*** Extracted entries ***

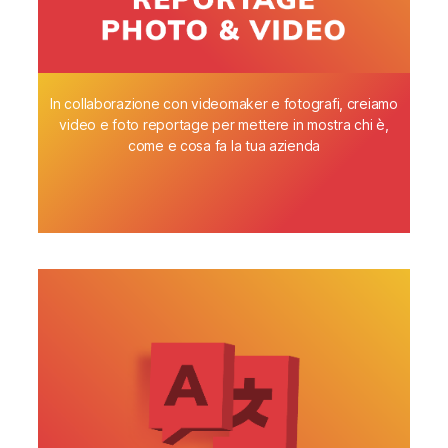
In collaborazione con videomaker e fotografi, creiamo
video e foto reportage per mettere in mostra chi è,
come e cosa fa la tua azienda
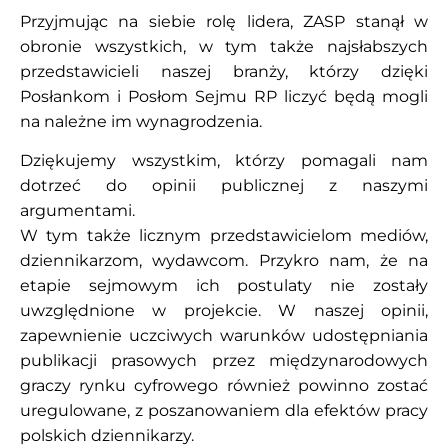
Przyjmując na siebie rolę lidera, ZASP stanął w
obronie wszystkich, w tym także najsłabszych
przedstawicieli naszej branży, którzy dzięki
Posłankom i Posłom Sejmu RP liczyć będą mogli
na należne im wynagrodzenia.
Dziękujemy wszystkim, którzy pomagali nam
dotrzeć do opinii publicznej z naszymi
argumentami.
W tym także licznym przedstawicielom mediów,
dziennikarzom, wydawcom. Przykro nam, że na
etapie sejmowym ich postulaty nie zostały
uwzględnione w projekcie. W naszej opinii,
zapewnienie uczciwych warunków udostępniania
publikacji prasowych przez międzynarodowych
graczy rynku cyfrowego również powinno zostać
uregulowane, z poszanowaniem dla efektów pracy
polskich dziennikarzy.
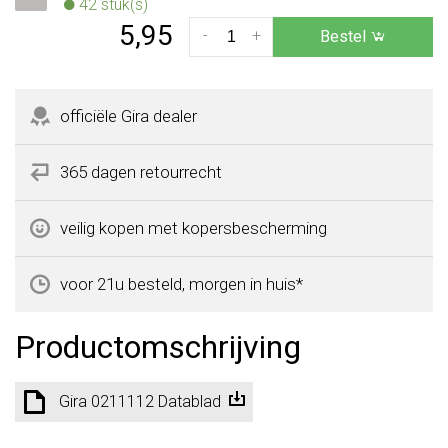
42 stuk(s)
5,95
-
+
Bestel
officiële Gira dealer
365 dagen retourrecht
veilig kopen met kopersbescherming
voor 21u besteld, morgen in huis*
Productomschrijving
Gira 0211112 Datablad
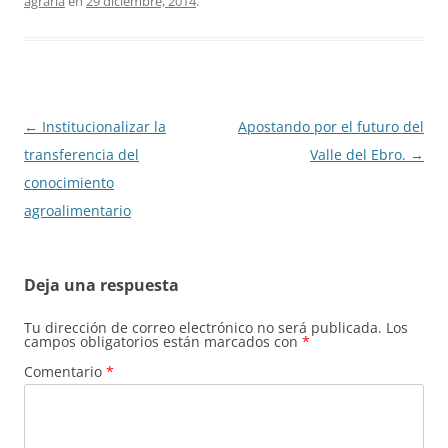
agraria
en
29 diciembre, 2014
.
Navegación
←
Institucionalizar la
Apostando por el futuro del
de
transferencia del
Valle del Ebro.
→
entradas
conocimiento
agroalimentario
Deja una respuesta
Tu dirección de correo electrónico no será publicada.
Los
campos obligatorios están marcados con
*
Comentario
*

*** End of Extracted entries ***
*** Extracted entries ***

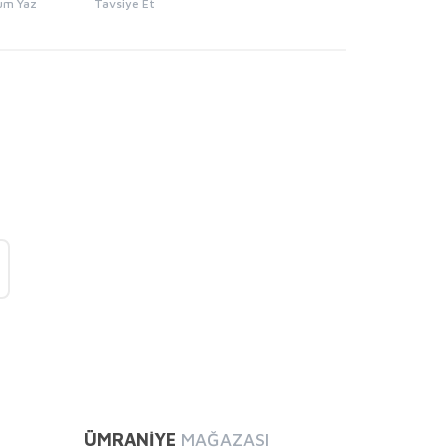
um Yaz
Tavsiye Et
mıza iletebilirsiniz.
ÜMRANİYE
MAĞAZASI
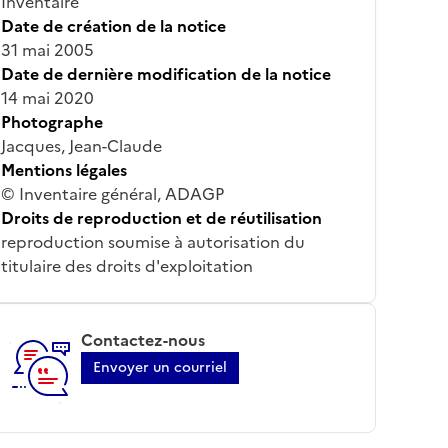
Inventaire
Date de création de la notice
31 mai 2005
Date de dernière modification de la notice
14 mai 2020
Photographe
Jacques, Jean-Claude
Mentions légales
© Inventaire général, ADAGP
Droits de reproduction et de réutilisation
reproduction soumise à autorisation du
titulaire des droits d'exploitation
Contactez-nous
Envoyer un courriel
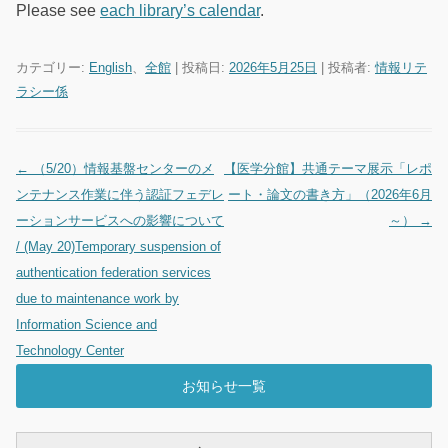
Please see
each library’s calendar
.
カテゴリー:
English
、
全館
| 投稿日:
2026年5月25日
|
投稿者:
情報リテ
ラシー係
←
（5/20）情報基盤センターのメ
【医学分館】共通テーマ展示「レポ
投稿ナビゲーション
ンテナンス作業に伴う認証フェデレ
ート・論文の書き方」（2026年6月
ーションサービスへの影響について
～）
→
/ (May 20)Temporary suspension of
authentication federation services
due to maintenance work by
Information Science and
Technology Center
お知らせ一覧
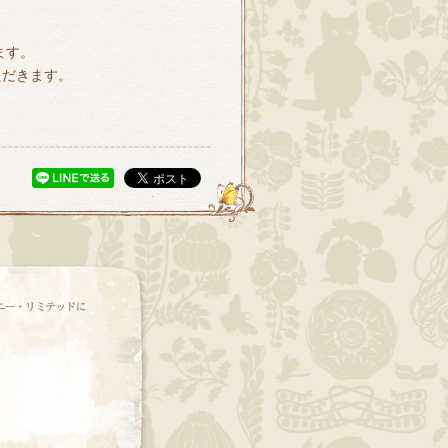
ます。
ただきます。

*** End of Extracted entries ***

→ **Requirement**: Update the rows starting with the line with "In collaborazione con" and going on through the line with "come e cosa fa la tua azienda" by changing "azienda" to "impresa" and keeping all else the same. Give back only those lines.

→ **Expected output**:
In collaborazione con videomaker e fotografi, creiamo
video e foto reportage per mettere in mostra chi è,
come e cosa fa la tua impresa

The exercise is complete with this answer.